# Insurance on a 22yrs 3NCB?



## scw02102 (Mar 14, 2006)

I'm looking to get a GTR R33 in the next few months

Insurance is a joke but its my dream car

Currently got a Civic Type R paying £1000 but Skyline 3 groups higher but insure seems very expensive

Any companies good for young drivers? What do i expect to pay?

Are V-Spec for expensive 2 insure than std GTR?

22yrs
3NCB
held licence 5yrs 
0 points 
0 claims

Thanks


----------



## markieboi (Feb 14, 2006)

All Skyline's are the same insurance group (less th 400R and probably now the Z tune). I've had Skyline's since i was 21 and then i was paying £2100, i'm now 25 and paying £1200 with Elephant, They're cheap enough as long as you can afford to pay in 1 lump sum, as they won't provide an option to pay over 10 or 12 month's.

Hope this help's,

Mark


----------



## scw02102 (Mar 14, 2006)

yeah i have the money up front to pay it off

who was u with at 21yrs?


----------



## NISMO-GTR (Jan 28, 2006)

try A-plan, they seem to be the nuts at low prmiums on skylines at the mo', im paying under £800 fully comp - 27, 5 yrs NCB:smokin:


----------



## murano3 (Mar 23, 2005)

Yeh A-plan - R32 GTR - 33 years, max ncb, insured ready for stage 1 (not done yet) £610 fully comp. 
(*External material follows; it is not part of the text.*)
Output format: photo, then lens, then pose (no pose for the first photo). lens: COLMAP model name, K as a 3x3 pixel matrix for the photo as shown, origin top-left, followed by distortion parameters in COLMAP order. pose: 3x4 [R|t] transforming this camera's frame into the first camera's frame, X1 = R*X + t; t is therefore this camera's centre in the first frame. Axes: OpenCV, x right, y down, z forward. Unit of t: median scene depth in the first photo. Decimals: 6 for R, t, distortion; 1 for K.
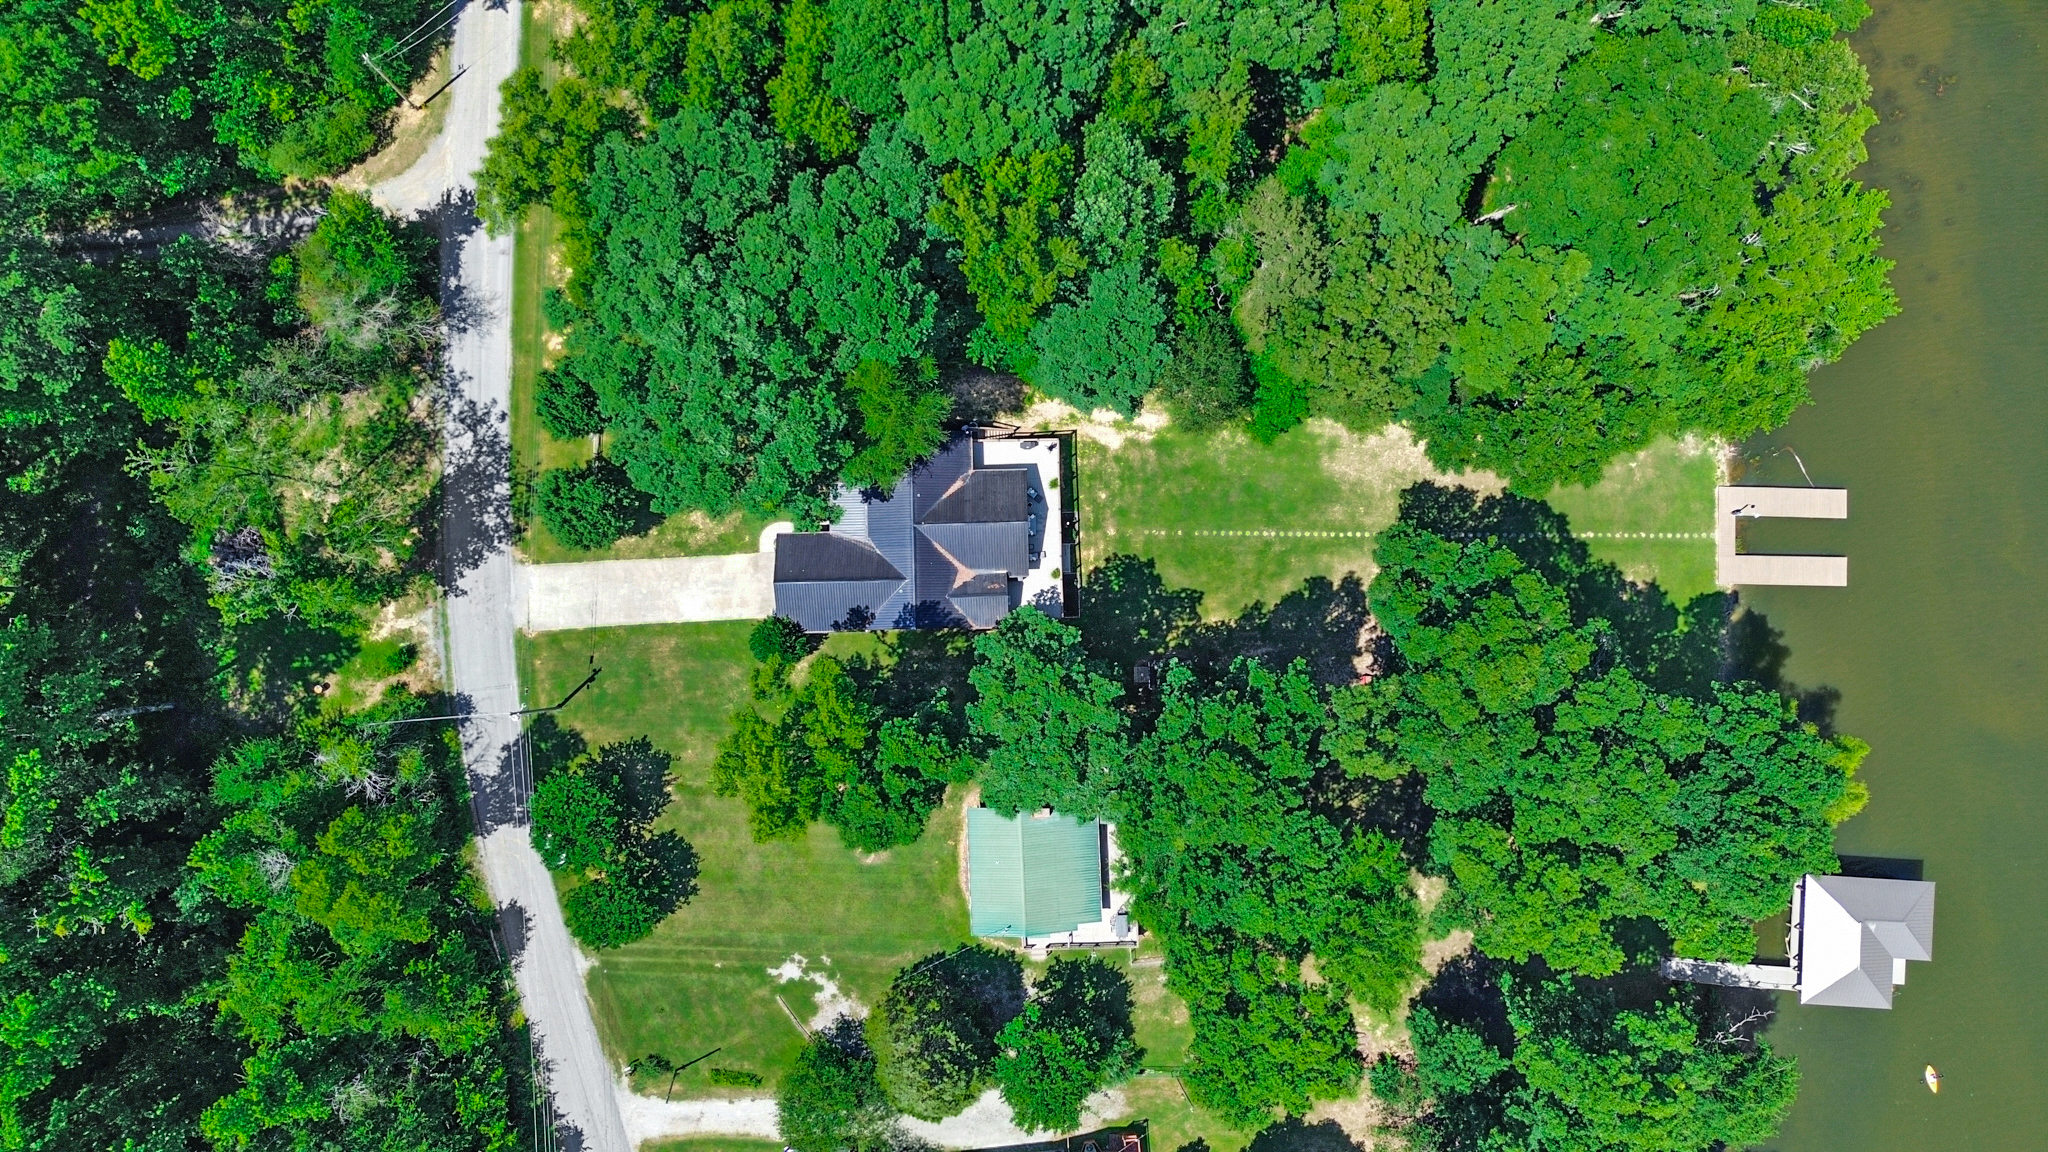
lens RADIAL K [[1465.9, 0, 1024.0], [0, 1465.9, 576.0], [0, 0, 1]] dist [0.057677, -0.053255]
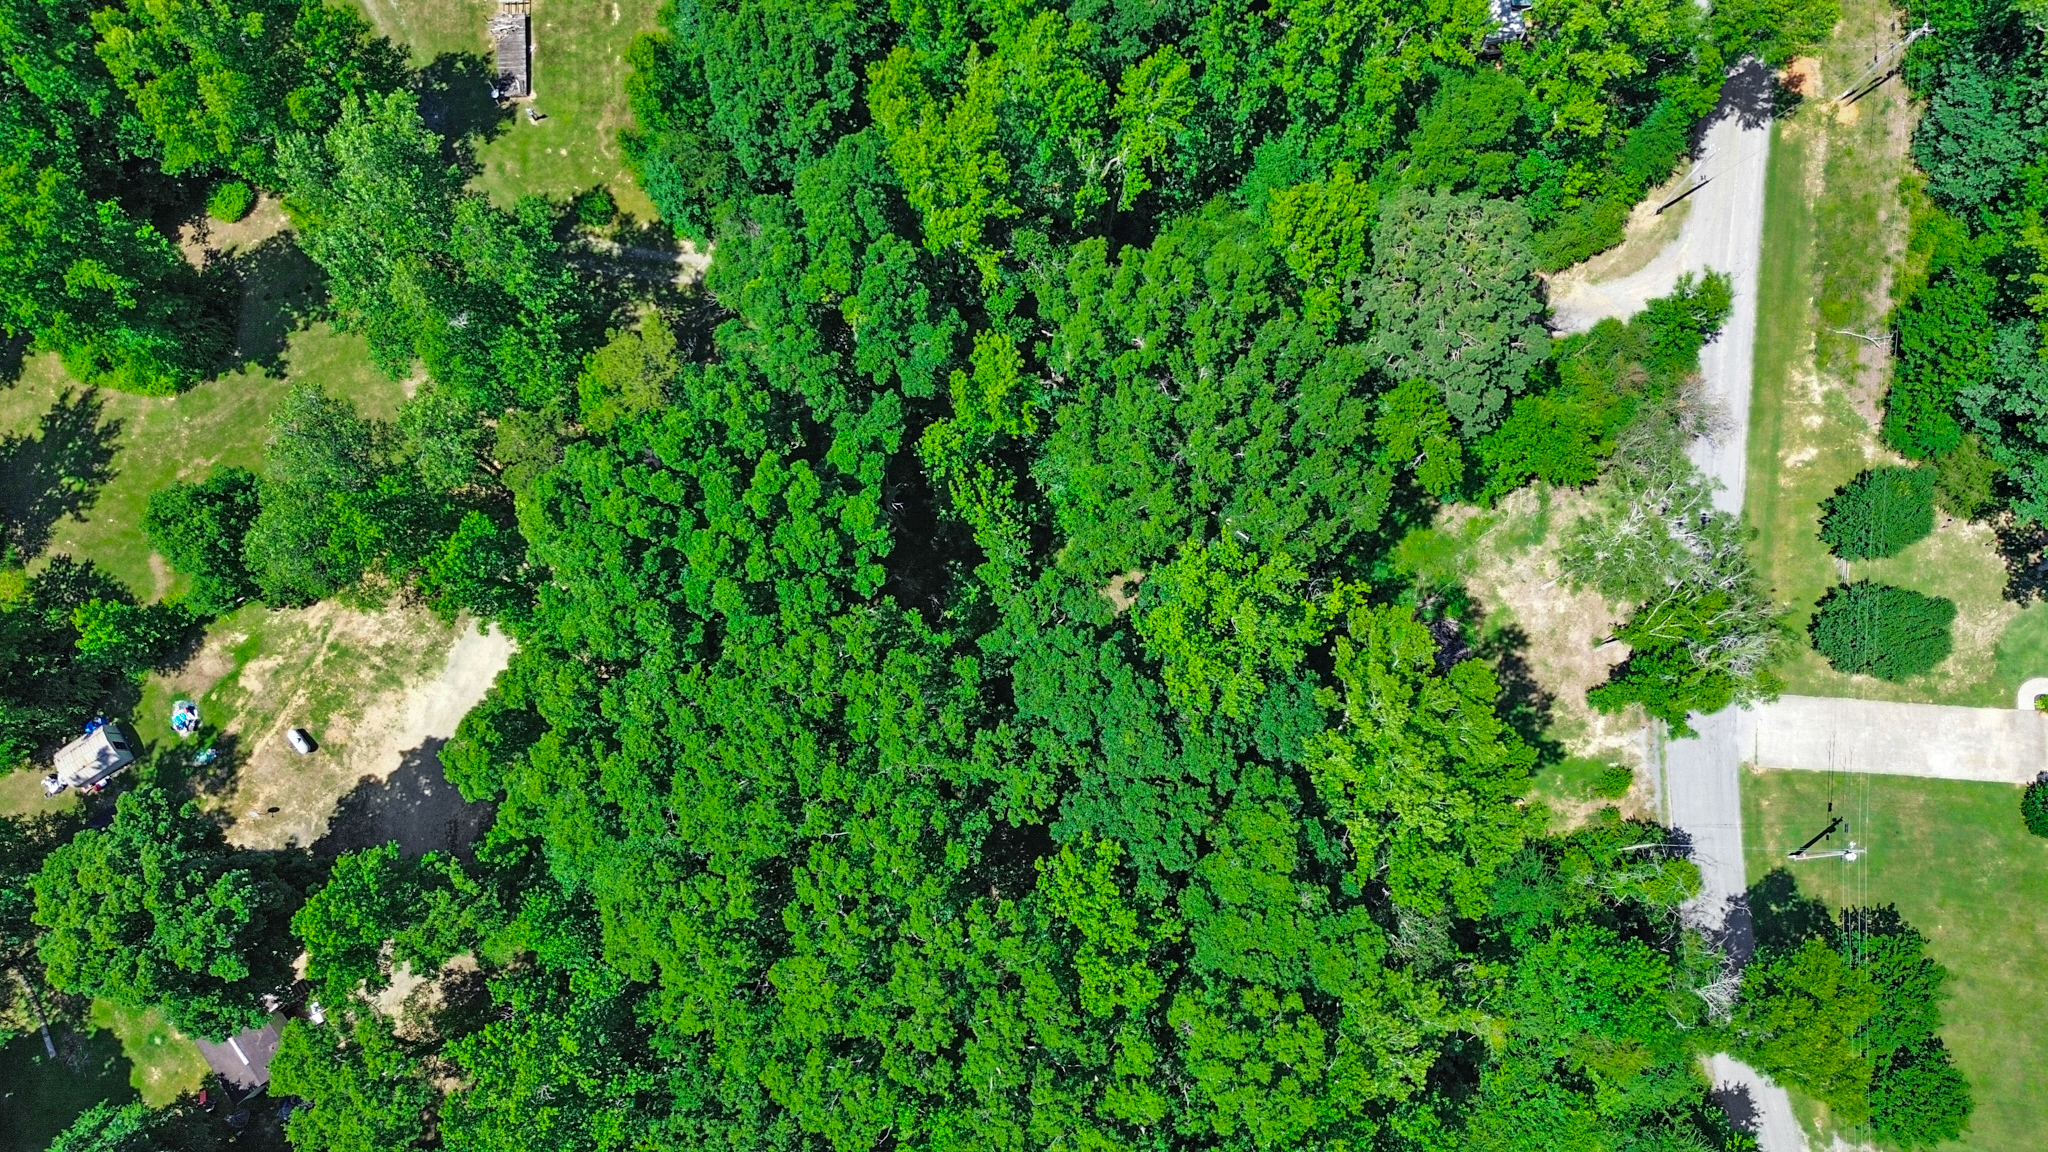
lens RADIAL K [[1465.9, 0, 1024.0], [0, 1465.9, 576.0], [0, 0, 1]] dist [0.057677, -0.053255]
pose [[0.993174, 0.111467, -0.034351, -0.758129], [-0.115938, 0.975677, -0.186044, 0.143264], [0.012777, 0.188757, 0.981941, 0.089852]]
Best bit, you can pay by 3 post dated cheques without paying any extra. 

Apparently if you have more than 1 car that needs insuring you can get a deal on both.

Phone number 0845 0711234


----------



## markieboi (Feb 14, 2006)

I was with privilege then, but i think they've stoped insuring import's nowadays. Personally i could'nt beat Elephant. By the way i only have 1 years NCB, comming up 2 soon.


----------



## scw02102 (Mar 14, 2006)

A Plan seem to be good as they allow mods

will have to give them a call


----------



## DauntingGecko (Mar 12, 2005)

Expect to pay a lot. I say go for it - only live once, so long as your sensible with it.  

My best guess would be between £2000 - £2500. However, not sure where you live, etc though.

Goodbye wage!


----------



## scw02102 (Mar 14, 2006)

well if its £2000 i will be pleased

dont really wanna pay for than £2500

gotta do now 

once i move out all moneys going on the house

so like u say only live once


----------